Halvor blinked, then laughed again and I flushed even hotter. “Yes, like kiss,” he agreed, pulling me toward him, until he could wrap his arms around me. “But I think this is safe.”

Thunder crackled across the sky, and Halvor just held me, until the wild thrumming of my heart calmed and I relaxed into his arms—even hesitantly lifting my own to encircle his waist and hold him back. He’d been right. Even that one accidental expulsion of my power had been enough to release a bit of the pressure building within me … which meant it would take longer before the roar overcame me and I could try to open the gateway and get to Zuhra. As much as I wanted to heal the damage I’d done to him, his selflessness in choosing to deal with the pain so I could get to my sister sooner was only further evidence of … of what? How much he cared about her … or me?
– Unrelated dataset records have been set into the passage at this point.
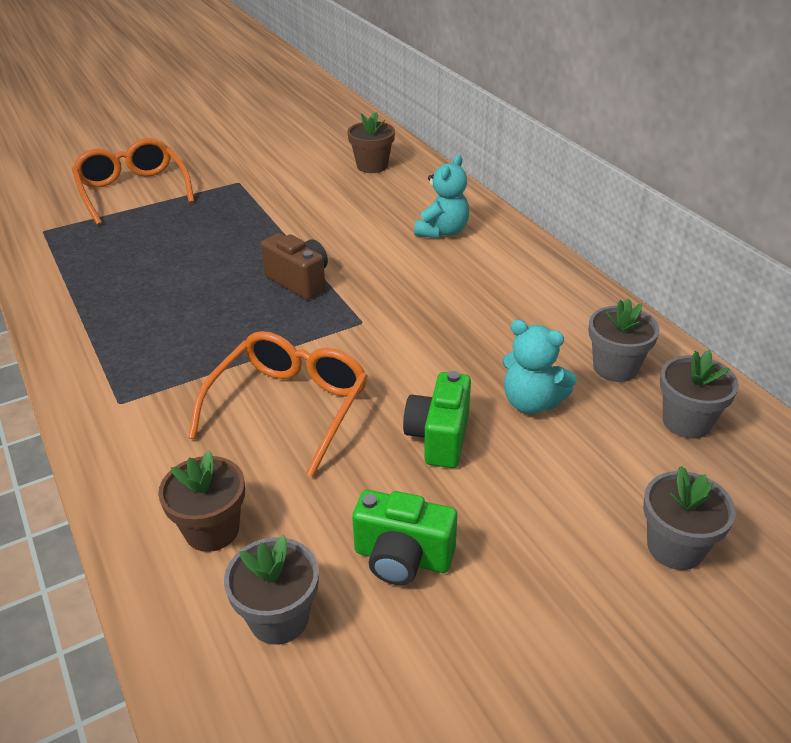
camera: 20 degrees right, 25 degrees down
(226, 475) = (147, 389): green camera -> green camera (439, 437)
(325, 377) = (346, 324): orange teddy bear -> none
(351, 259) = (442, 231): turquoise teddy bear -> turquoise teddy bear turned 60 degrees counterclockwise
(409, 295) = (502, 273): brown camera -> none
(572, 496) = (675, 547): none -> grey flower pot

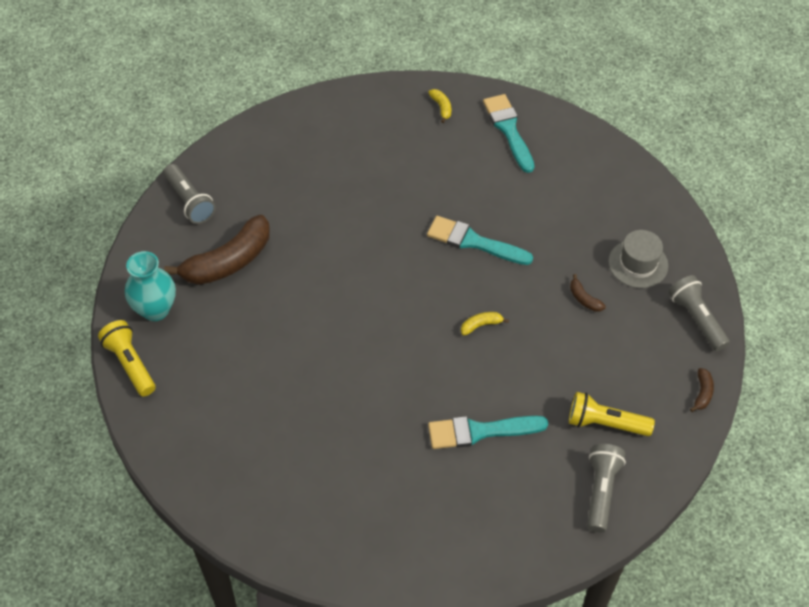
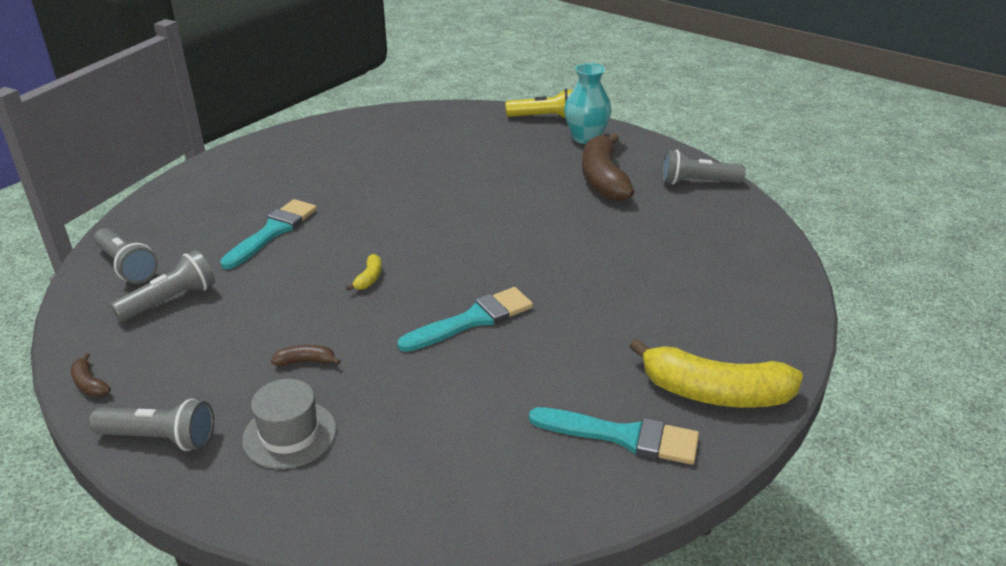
camera: 125 degrees right, 20 degrees down
(441, 107) = (715, 393): yellow banana -> yellow banana, size x2.40
(605, 423) = (171, 300): yellow flashlight -> grey flashlight

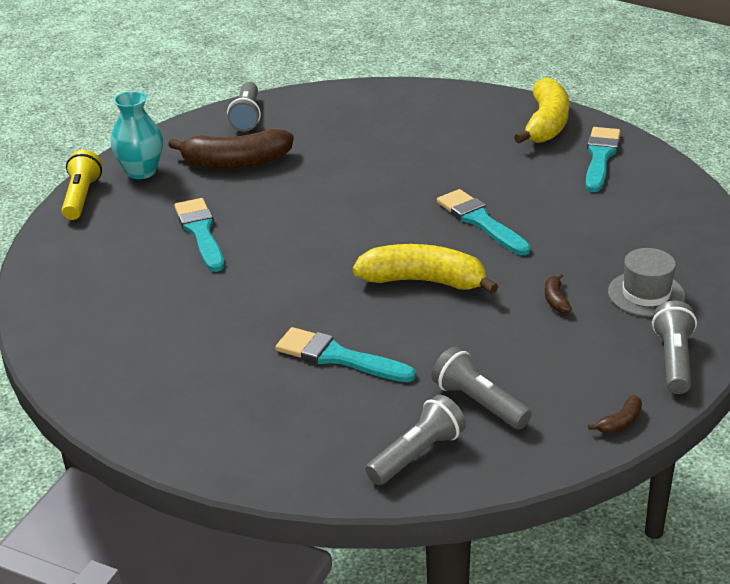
camera: 90 degrees left, 0 degrees up
(369, 278) = (423, 281): yellow banana -> yellow banana, size x2.40
(481, 167) = (201, 232): none -> turquoise brush

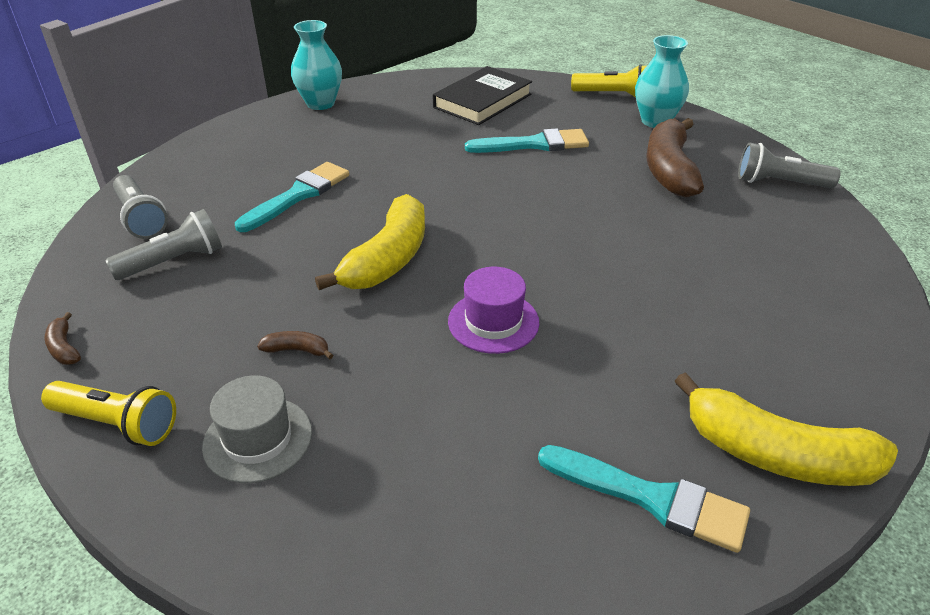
camera: 100 degrees right, 5 degrees up
(101, 275) = (482, 101): none -> black book
(116, 396) = (320, 103): none -> turquoise vase
(480, 221) = (493, 322): turquoise brush -> purple hat
(673, 360) = (117, 424): grey flashlight -> yellow flashlight

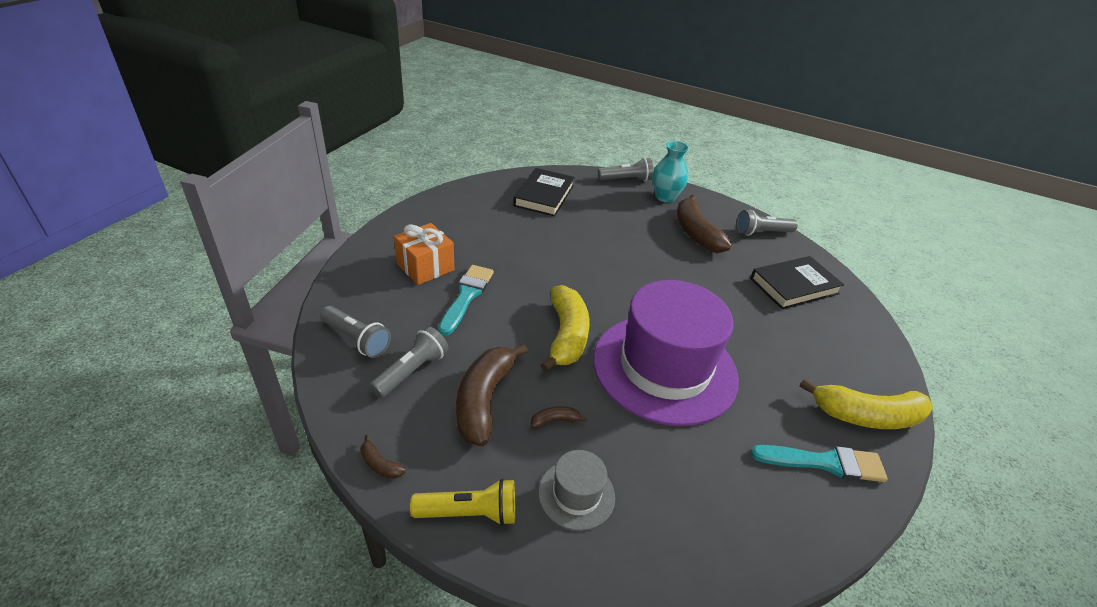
camera: 25 degrees left, 0 degrees up
(230, 309) = (484, 400): none -> brown banana
(275, 158) = (425, 267): none -> orange gift
(320, 103) = (427, 214): turquoise vase -> none
(493, 322) = (664, 368): purple hat -> purple hat, size x2.33
(534, 144) = (601, 226): turquoise brush -> none
(612, 95) = (626, 180): yellow flashlight -> grey flashlight
(781, 258) = (794, 286): none -> black book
I wasn’t sure, but as I stood in the circle of his arms, with the memory of his hand on my face and his lips on my lips, my eyes closed and I let myself dream of a future … a future with him.

A future where I could use my power daily, and always be me, and kiss him again—and this time keep all that heat and power inside, where it belonged, so I could find out what happened next.

But first … I had to get to Zuhra. And that meant no more accidental slipups.

“We’d better get back inside.” Halvor finally pulled back enough to look down at me, the sight of his lips—ghost-white and cracked—enough to make me wince. “We’re getting soaked.”

“What will you tell them?”

“Maybe I won’t say anything and just let them guess.”

This time I laughed as we turned, hand in hand, and ran back through the rain toward the safety of the citadel.